To ask Her Majesty’s Government what action they are taking to deal with the increase in the number of unemployed people aged between 16 and 24.

The Government recognise the need to help young people into work and the adverse effect of long-term unemployment. Personalised support for young people through Jobcentre Plus, coupled with the new work programme will enable young people over 18 make the transition into work. We will help young people to make an effective transition from learning to work, and increase participation to reduce the numbers of young people who are not in education, employment or training.

My Lords, given that these are the highest numbers of 16 to 24 year-olds recorded as unemployed since records began in 1992, does the noble Lord think that it is time for the Government to reconsider their decision to abolish the Future Jobs Fund, the guarantees on youth employment and the education maintenance allowance, as there is now a real danger of another lost generation? That concern is reinforced by the latest lack-of-growth forecasts, as I like to call them.

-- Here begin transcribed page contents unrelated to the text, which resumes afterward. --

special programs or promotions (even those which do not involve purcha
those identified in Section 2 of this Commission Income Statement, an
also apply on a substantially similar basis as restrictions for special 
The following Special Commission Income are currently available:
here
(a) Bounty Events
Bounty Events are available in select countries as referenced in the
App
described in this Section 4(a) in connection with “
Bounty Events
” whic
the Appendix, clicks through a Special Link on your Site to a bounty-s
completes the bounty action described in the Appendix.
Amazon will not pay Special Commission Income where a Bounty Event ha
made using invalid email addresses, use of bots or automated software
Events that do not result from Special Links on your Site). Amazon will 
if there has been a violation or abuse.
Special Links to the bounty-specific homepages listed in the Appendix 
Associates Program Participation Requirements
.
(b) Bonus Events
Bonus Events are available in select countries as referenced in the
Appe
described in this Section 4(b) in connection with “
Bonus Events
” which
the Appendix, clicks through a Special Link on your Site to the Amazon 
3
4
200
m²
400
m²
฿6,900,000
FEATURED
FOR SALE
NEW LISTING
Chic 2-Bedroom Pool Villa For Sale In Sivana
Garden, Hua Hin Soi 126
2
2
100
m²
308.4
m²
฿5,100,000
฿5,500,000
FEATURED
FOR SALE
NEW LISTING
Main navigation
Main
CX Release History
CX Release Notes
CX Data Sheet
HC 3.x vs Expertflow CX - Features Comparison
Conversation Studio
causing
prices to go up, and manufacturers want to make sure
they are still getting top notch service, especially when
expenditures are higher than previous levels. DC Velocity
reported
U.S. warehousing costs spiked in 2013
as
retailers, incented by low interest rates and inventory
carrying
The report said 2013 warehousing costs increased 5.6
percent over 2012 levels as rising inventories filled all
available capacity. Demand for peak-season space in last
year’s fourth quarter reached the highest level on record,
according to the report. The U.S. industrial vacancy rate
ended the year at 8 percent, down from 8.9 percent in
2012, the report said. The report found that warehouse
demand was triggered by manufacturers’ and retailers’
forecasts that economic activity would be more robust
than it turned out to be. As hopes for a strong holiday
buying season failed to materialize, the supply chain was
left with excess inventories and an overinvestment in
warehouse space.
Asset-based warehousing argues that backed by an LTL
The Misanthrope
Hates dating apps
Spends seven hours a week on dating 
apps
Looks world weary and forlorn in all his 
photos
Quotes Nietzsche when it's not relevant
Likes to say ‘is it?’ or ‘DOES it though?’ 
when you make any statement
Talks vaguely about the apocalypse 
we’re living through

My Lords, the figures for unemployment among young people aged 16 to 24 have risen with the recession and have been broadly flat from around the middle of 2009. They are still too high at 951,000 but they have been broadly flat in that period. However, I am worried about the number of NEETS in this country, which rose over the period of the previous Government by 250,000 to 1.4 million. That is a serious, long-term structural issue, and we have long-term structural plans to sort it out.

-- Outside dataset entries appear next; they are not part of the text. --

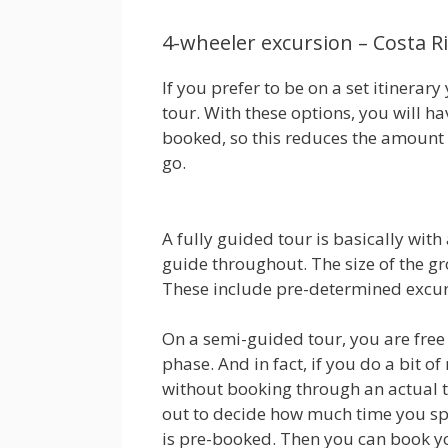
4-wheeler excursion – Costa R
If you prefer to be on a set itinerar
tour. With these options, you will h
booked, so this reduces the amount
go.
A fully guided tour is basically wi
guide throughout. The size of the g
These include pre-determined excurs
On a semi-guided tour, you are free 
phase. And in fact, if you do a bit o
without booking through an actual tra
out to decide how much time you s
is pre-booked. Then you can book yo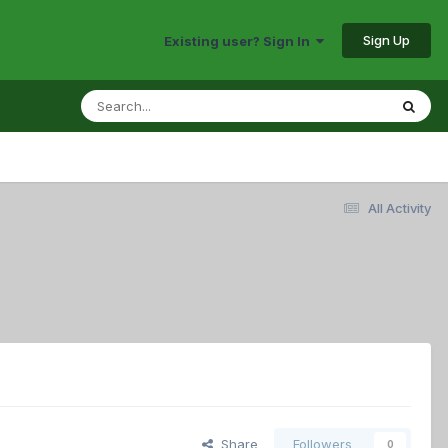
Sign Up
Existing user? Sign In
All Activity
Share
Followers
0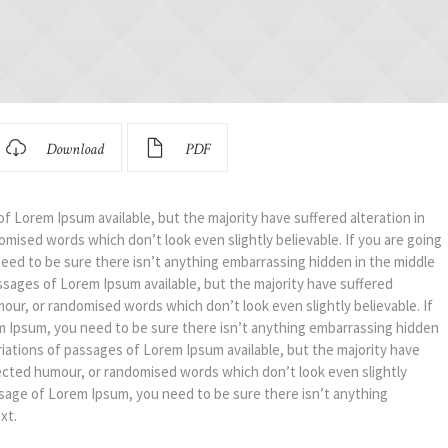
Download
PDF
f Lorem Ipsum available, but the majority have suffered alteration in
mised words which don’t look even slightly believable. If you are going
eed to be sure there isn’t anything embarrassing hidden in the middle
ssages of Lorem Ipsum available, but the majority have suffered
mour, or randomised words which don’t look even slightly believable. If
m Ipsum, you need to be sure there isn’t anything embarrassing hidden
riations of passages of Lorem Ipsum available, but the majority have
jected humour, or randomised words which don’t look even slightly
assage of Lorem Ipsum, you need to be sure there isn’t anything
xt.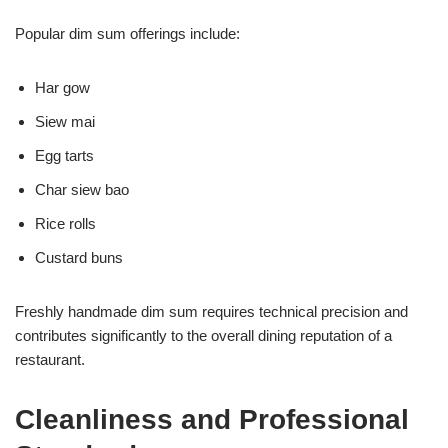
Popular dim sum offerings include:
Har gow
Siew mai
Egg tarts
Char siew bao
Rice rolls
Custard buns
Freshly handmade dim sum requires technical precision and
contributes significantly to the overall dining reputation of a
restaurant.
Cleanliness and Professional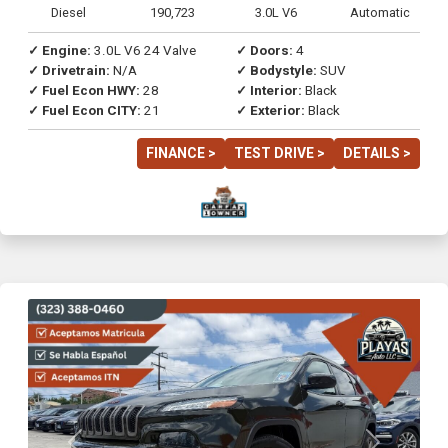
Diesel
190,723
3.0L V6
Automatic
✓ Engine:
3.0L V6 24 Valve
✓ Doors:
4
✓ Drivetrain:
N/A
✓ Bodystyle:
SUV
✓ Fuel Econ HWY:
28
✓ Interior:
Black
✓ Fuel Econ CITY:
21
✓ Exterior:
Black
FINANCE >
TEST DRIVE >
DETAILS >
Previous
Next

My Lords, will the Minister confirm that despite the huge sums of money that were spent by the previous Government, he has inherited the worst legacy of youth unemployment that any Government have inherited in our recent history?

My Lords, I confirm that I am very worried about the situation in respect of NEETs, which is underlying and structural, as I said. We have now transformed the programmes to do something about it. We are introducing the work programme in the middle of this year, and we are also transforming the nature of provision in Jobcentre Plus, making it far more flexible and designed to look after people as individuals rather than in broad groups based on their benefit, as has been the case.

My Lords, given the Minister’s concentration on NEETs, which many of us would agree is entirely right, is there more that companies could do to encourage young people to come in part time but be trained at the same time? Can he say more about that?

Yes, an effective strategy has to be built around employers, and we are doing quite a few things. The most important one was the introduction earlier this month of work experience. The idea is to give eight weeks’ work experience to young people aged between 18 and 21 who are not in university, while they continue to collect benefit. We are also looking to introduce later this year the academy programme, which combines work experience with elements of training to introduce people to work.

My Lords, as a Minister, I introduced something very similar to those new work experience programmes. We should note that between 1997 and the beginning of the recession claimant youth unemployment fell by 40 per cent. We have heard from the noble Lord, Lord Young, that unemployment for 18 to 24 year-olds increased from 17.7 per cent to 18.1 per cent in the last quarter. Is this because of the cuts to the Future Jobs Fund, the ending of the young person’s guarantee, the cuts to the education maintenance allowance and the raising of the cost of going to university; or is it because of bad weather?

My Lords, I think that it is important that we do not get cheap on the movements: this is, as always, a very complicated set of movements. During the last month, for instance, the claimant count went down a little for the youngsters. It went up by 30,000 or so, but has been broadly flat since 2009. There will be reasons for the figure being up a bit, but I do not think that is the point. The point is that we have a serious underlying structural problem. We have about 600,000 youngsters who have not managed to get sustained employment after education. Within that figure, I do not have the exact number about whom we should be seriously worried. Of the 16 to 17 year-olds, it is about 50,000. These are youngsters who may never make the transition into proper economic activity. It is vital that we have structures to help them make that transition.

My Lords, in the year 2009-10, there was a 99 per cent increase in the number of people who were taking the job seekers allowance for more than 24 months. Among that group, who are the hardest to get into work, there must be a significant number of young people without qualifications. What actions are the Minister and the Government taking to deal with many of these people who were parked by training providers because they were too difficult to deal with?

My Lords, I thank my noble friend for that question. Essentially, we are going to rely on the work programme and differential pricing to help the hardest to help.